- [The input]
**********
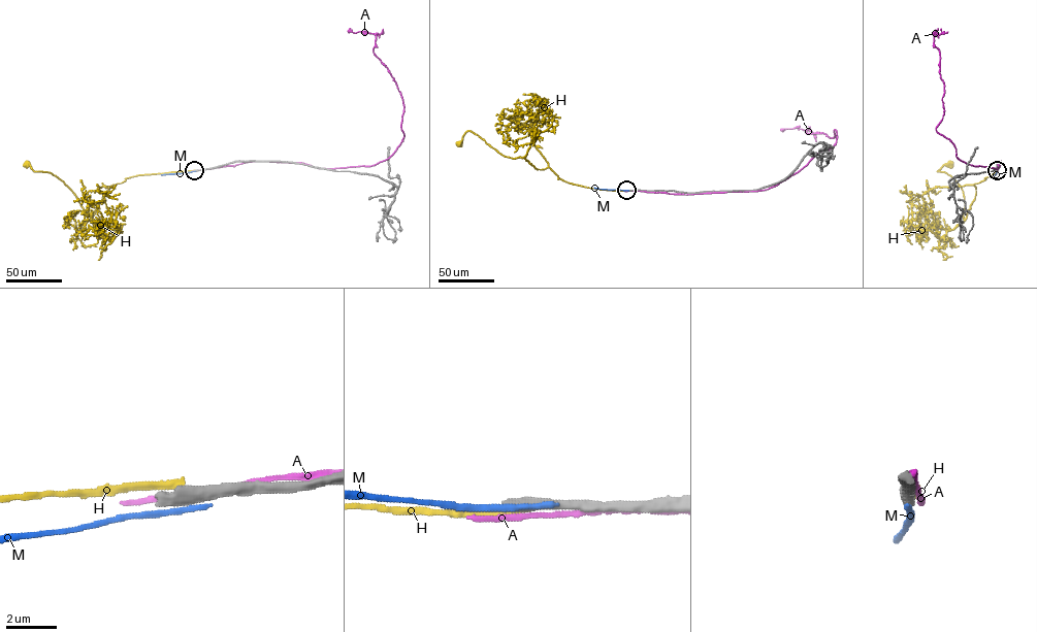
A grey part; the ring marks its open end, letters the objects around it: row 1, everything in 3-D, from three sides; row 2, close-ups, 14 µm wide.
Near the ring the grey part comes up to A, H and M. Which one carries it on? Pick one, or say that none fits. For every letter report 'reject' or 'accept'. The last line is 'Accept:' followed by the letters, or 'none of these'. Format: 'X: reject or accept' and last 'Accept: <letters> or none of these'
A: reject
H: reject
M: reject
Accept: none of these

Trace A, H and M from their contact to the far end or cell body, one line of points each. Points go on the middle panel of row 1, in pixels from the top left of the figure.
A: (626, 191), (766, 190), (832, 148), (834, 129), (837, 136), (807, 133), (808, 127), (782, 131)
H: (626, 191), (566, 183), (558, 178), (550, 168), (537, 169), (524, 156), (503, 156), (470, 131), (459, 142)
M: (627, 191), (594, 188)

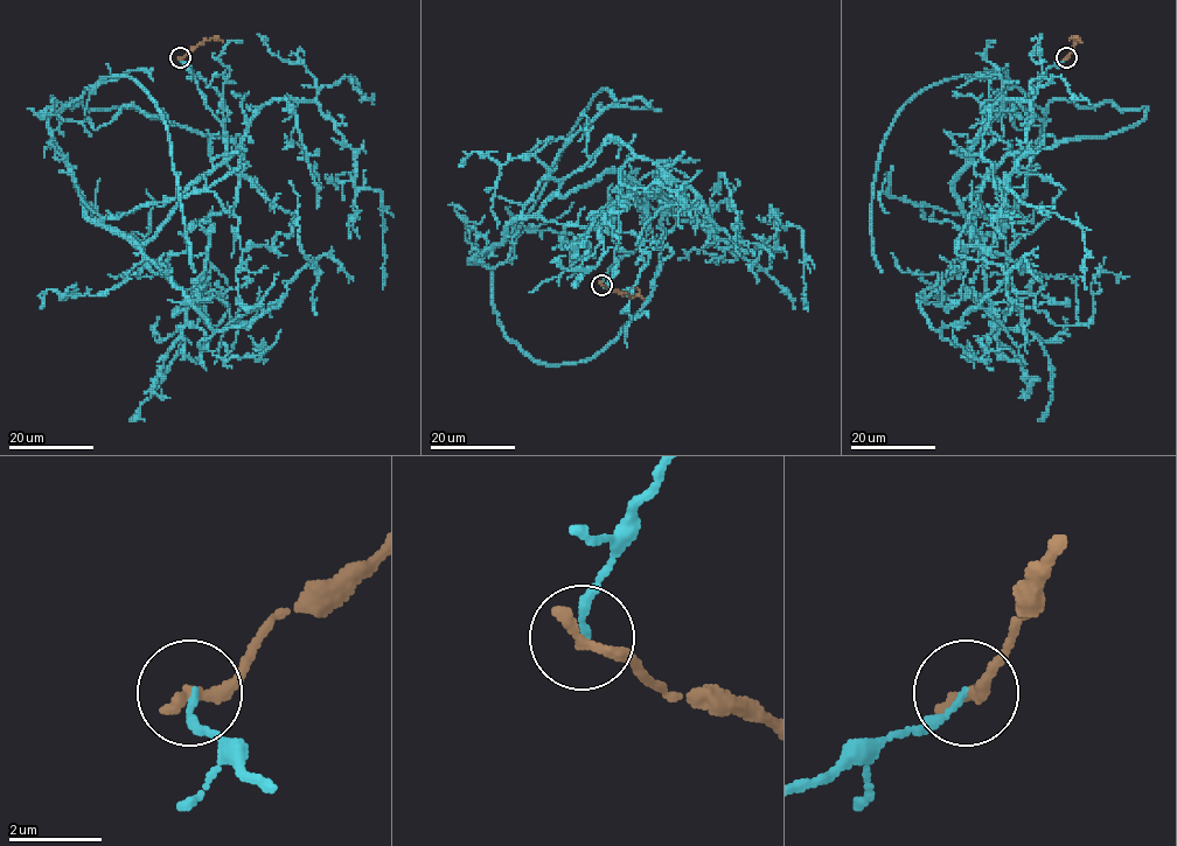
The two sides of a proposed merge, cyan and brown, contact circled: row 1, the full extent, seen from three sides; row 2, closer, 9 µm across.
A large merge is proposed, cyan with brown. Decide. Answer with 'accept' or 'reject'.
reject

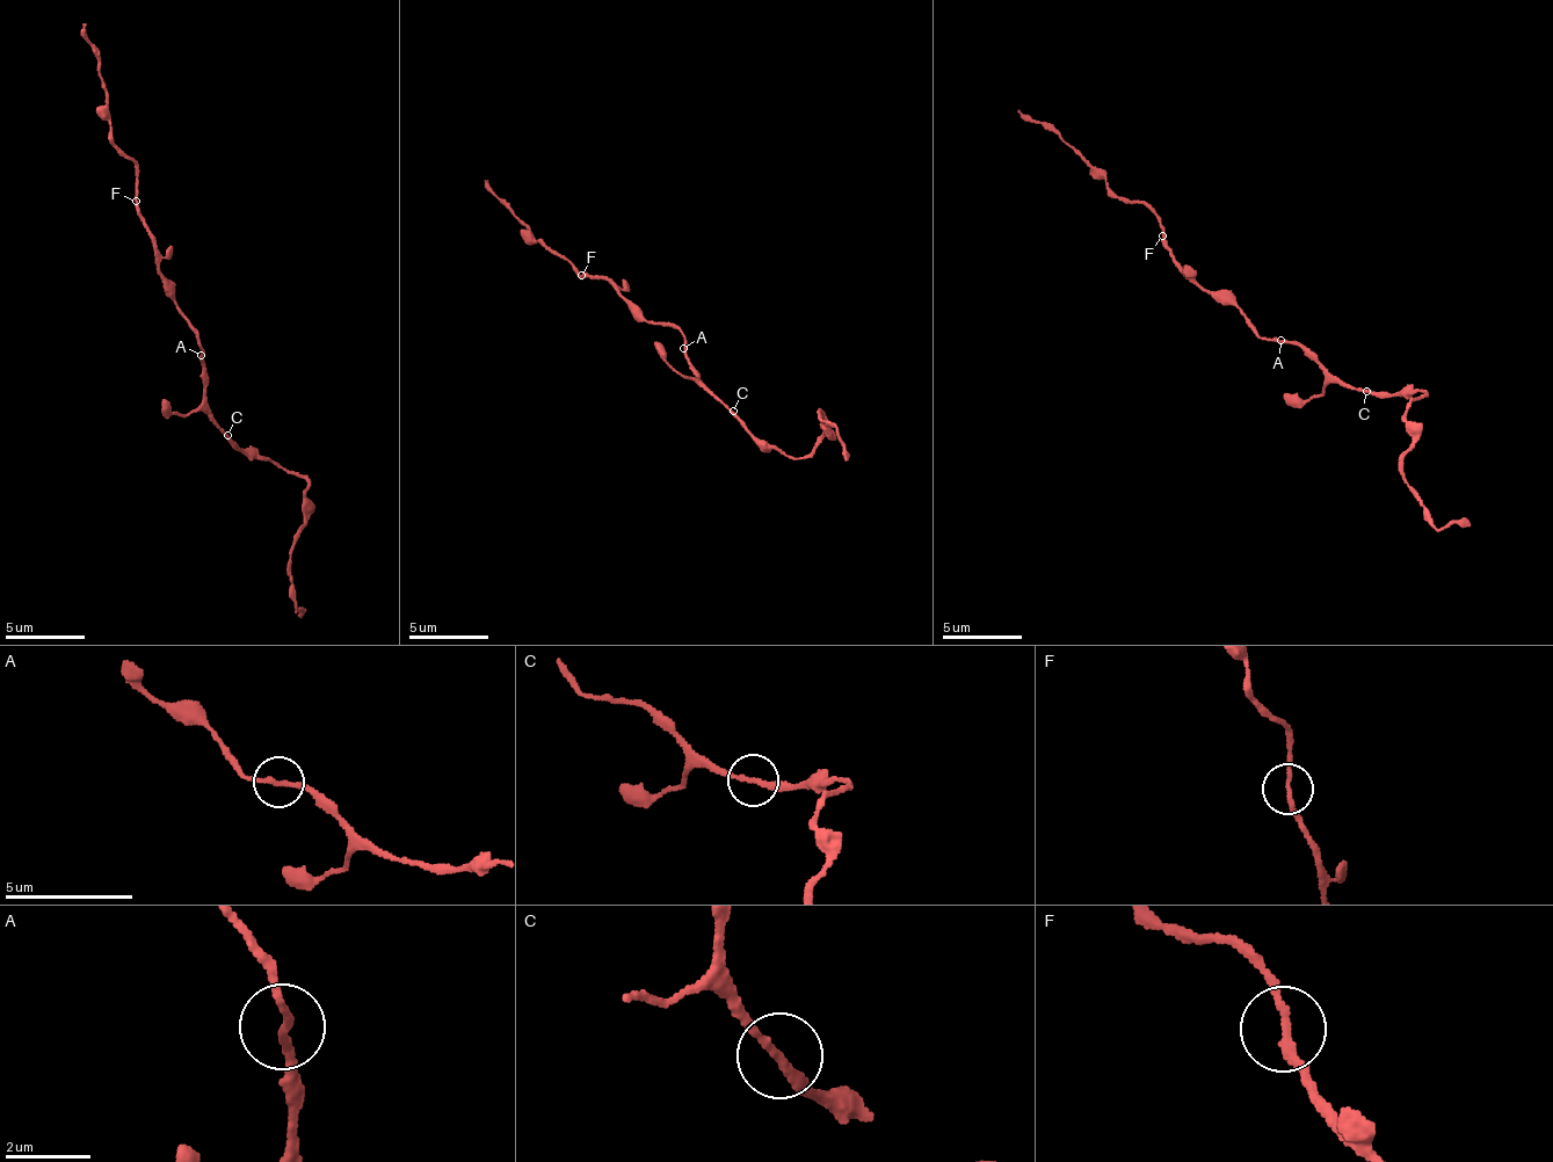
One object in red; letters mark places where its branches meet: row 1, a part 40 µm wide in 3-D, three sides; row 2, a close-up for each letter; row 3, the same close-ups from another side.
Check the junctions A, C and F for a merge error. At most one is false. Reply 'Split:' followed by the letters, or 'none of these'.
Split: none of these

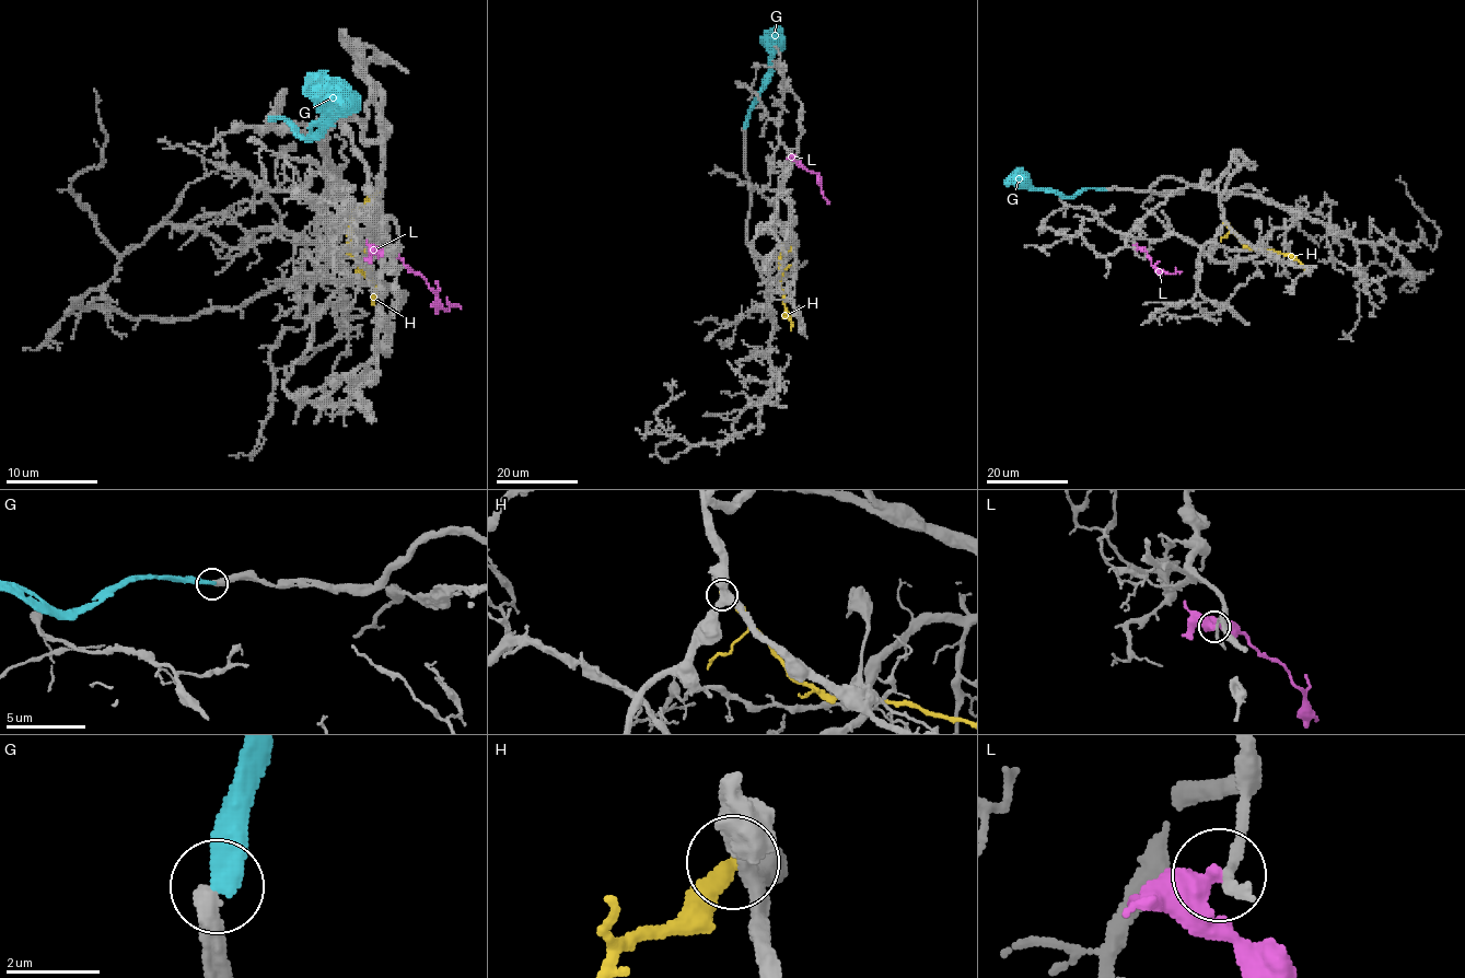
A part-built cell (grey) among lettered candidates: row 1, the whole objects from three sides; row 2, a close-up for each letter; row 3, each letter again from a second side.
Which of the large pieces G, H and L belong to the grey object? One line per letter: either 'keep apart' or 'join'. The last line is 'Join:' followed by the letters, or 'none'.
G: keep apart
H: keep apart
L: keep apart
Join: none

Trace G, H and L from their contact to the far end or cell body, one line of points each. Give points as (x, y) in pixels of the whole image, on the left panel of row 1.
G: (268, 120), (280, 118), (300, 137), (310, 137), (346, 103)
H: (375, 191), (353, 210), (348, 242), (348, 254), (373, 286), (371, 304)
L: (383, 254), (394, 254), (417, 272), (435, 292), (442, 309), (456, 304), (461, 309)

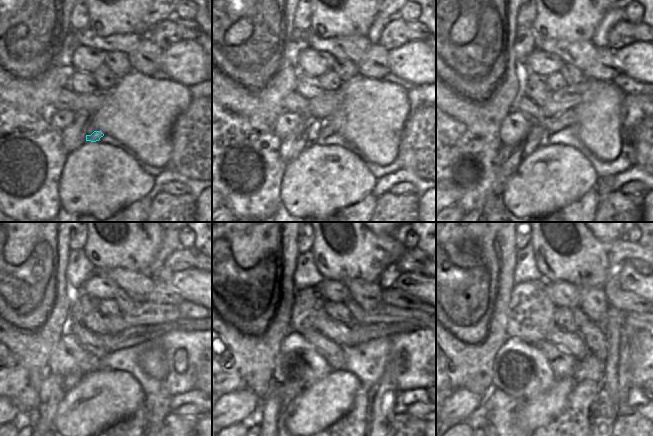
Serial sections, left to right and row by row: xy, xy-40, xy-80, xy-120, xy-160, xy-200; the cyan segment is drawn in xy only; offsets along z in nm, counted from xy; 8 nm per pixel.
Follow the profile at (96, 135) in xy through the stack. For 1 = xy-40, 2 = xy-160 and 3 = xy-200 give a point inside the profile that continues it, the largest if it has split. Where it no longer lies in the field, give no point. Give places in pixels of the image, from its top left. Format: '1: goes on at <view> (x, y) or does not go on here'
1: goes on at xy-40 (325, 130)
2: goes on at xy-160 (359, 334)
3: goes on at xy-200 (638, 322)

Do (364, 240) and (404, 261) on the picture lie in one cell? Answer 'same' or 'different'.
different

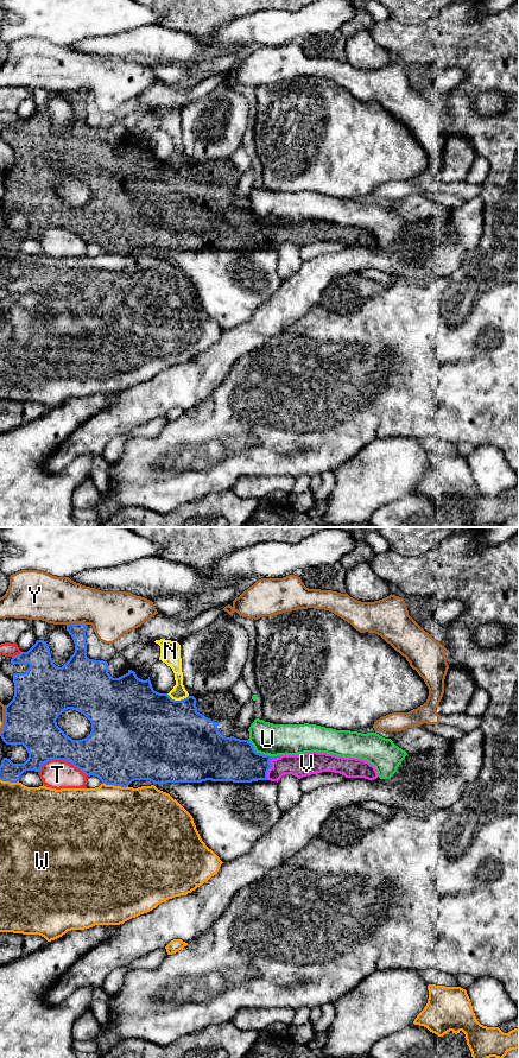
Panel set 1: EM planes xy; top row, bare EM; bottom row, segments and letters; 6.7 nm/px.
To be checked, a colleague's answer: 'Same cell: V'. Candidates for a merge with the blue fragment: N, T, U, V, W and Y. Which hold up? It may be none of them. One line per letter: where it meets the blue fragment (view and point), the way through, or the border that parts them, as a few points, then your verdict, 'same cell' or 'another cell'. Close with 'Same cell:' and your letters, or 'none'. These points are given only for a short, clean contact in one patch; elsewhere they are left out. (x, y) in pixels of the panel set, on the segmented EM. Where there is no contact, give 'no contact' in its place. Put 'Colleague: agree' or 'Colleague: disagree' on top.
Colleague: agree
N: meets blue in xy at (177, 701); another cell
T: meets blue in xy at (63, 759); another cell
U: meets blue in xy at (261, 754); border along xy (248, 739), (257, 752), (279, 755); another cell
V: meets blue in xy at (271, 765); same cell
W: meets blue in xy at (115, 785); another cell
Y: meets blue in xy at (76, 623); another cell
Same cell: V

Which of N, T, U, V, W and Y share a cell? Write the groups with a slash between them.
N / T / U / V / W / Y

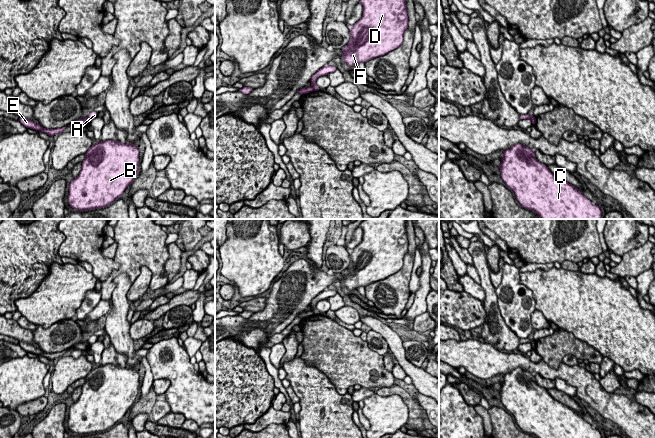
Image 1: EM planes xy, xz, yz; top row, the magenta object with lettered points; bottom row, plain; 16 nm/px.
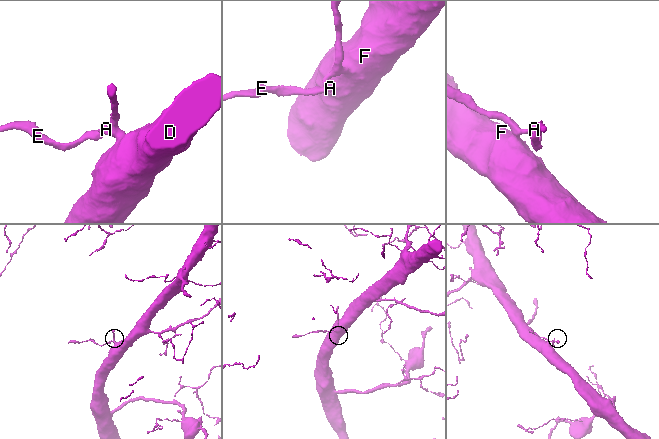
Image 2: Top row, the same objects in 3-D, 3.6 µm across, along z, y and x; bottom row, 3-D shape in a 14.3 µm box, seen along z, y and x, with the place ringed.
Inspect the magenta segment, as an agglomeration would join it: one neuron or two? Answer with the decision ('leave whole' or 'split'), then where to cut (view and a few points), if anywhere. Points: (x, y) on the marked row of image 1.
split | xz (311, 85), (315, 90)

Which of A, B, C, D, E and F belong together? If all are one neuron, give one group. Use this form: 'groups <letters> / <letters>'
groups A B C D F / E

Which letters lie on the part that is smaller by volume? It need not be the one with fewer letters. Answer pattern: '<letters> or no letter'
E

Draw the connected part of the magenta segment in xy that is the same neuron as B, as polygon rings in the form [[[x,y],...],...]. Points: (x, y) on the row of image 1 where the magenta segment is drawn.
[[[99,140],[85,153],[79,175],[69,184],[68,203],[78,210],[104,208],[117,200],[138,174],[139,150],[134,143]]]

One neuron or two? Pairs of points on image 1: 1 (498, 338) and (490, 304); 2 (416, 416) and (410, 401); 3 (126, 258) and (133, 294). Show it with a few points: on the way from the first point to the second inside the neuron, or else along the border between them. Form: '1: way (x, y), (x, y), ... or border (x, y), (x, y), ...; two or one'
**********
- [Task goal]
Every line holding the word "three" should be copied out of the records above.

- [Solution for this task]
A grey part; the ring marks its open end, letters the objects around it: row 1, everything in 3-D, from three sides; row 2, close-ups, 14 µm wide.
The two sides of a proposed merge, cyan and brown, contact circled: row 1, the full extent, seen from three sides; row 2, closer, 9 µm across.
One object in red; letters mark places where its branches meet: row 1, a part 40 µm wide in 3-D, three sides; row 2, a close-up for each letter; row 3, the same close-ups from another side.
A part-built cell (grey) among lettered candidates: row 1, the whole objects from three sides; row 2, a close-up for each letter; row 3, each letter again from a second side.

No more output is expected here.